With Hughes joining the band in 2019 there was always the danger that the established supergroup/musical collective known as The Dead Daisies would become more of a vehicle for Hughes than the “band” that it was known for. And to an extent that is true. Hughes is such a formidable, overwhelming force that it is always going to be hard for whoever shares the stage with him to be noticed. Unless you are Doug Aldrich that is. Opener ‘Long Way to Go’ passes in the blink of an eye, and features the first of many spellbinding guitar solos from Aldrich, who his looking resplendent in his black leather waistcoat and whose every move is closely watched by the female contingent in the crowd. Every inch the guitar god, Aldrich pulls every shape out of the playbook and at times you could be forgiven for zoning out the others onstage as Aldrich reminds everyone in attendance why he is regarded as a guitar slinger of the highest order.

Save for an encore that features the traditional cover of SAHB’s ‘Midnight Moses’, the lengthy set is made up of material from latter-day Daisies studio albums ‘Make Some Noise’ (2016), ‘Burn It Down’ (2018), and the two to-date that feature Hughes on vocals ‘Holy Ground’ (2021) and ‘Radiance’ (2022) obviously feature the most. And while it is strange hearing Hughes perform material that previous vocalist John Corabi stamped his authority over, such as ‘Burn It Down’ (which comes complete with another stunning solo from Aldrich), the ex-Deep Purple legend does put a different slant on it and make it his own. Of the material aired from the latest album ‘Radiance’, the slow-burning excellence of ‘Hypnotise Yourself’ particularly stands out, especially for the pounding drum work from Tichy on the heavier parts of the song, the faster-paced ‘Shine On’ is another highlight.

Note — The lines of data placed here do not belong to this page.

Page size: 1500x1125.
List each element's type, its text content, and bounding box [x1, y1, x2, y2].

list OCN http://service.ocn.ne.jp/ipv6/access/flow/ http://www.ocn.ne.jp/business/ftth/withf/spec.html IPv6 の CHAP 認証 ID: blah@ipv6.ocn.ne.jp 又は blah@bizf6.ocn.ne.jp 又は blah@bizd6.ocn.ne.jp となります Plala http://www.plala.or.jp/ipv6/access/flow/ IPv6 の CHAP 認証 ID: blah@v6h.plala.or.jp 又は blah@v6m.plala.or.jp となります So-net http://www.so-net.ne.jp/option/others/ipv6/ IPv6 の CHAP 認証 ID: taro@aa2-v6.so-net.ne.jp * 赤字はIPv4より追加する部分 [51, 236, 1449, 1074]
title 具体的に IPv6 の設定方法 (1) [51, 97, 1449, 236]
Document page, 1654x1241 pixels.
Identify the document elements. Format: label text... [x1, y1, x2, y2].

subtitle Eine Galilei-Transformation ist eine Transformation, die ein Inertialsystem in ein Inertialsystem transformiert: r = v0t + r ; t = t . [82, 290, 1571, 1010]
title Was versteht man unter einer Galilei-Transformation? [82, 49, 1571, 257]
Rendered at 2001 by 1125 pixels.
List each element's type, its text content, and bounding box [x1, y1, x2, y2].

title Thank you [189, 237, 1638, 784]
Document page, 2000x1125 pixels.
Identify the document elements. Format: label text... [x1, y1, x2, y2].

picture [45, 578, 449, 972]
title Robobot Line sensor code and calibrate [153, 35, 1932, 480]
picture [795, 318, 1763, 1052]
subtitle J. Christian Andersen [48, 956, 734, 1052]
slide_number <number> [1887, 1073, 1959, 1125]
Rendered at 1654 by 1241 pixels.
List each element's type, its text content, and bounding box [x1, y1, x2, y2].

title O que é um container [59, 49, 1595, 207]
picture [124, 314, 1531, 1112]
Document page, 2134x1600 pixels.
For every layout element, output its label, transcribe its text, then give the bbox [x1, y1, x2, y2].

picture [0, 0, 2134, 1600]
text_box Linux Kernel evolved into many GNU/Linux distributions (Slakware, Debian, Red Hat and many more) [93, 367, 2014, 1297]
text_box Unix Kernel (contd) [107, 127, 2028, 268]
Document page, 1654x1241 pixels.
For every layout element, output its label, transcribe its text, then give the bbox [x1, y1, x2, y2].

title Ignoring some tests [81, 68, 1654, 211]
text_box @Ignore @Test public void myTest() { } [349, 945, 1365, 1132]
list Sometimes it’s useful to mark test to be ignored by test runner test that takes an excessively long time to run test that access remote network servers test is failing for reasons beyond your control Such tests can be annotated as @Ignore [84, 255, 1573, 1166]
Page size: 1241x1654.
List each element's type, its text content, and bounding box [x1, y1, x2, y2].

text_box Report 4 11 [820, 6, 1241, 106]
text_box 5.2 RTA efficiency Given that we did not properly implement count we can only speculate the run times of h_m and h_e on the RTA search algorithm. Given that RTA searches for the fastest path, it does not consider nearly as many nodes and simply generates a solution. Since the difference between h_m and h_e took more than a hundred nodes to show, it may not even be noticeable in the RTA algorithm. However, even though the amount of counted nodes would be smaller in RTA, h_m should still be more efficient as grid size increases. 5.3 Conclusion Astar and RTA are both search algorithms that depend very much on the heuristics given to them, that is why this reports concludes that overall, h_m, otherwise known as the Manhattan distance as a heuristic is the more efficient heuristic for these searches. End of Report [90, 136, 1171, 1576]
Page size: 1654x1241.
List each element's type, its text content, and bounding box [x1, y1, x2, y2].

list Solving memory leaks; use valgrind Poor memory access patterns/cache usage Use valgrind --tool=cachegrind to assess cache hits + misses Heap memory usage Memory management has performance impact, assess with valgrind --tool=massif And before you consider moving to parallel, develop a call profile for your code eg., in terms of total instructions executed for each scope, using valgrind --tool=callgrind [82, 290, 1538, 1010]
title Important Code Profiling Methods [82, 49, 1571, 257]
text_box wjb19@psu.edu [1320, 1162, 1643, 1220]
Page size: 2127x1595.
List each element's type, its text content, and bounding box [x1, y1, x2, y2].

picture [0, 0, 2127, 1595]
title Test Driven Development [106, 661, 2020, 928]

The latter stages of the set packs in a handful of covers; ‘Fortunate Son’ always gets the juices flowing; ‘Mistreated’ is the monster that it always is as Hughes puts on a masterclass in vocal gymnastics; ‘Midnight Moses’ is a bedrock of any Daisies set for a good reason; and what else but ‘Burn’ could end the show? Given the very nature of the revolving-door set-up of The Dead Daisies, it is going to be interesting to watch what unfolds over the next few years, for now, though, it seems a settled line-up on a roll. When Mr. Hughes decides to call it a day David Lowy might just call on Dino Jelusić to plug the gap left by Hughes, for the Croatian is criminally underused in Whitesnake.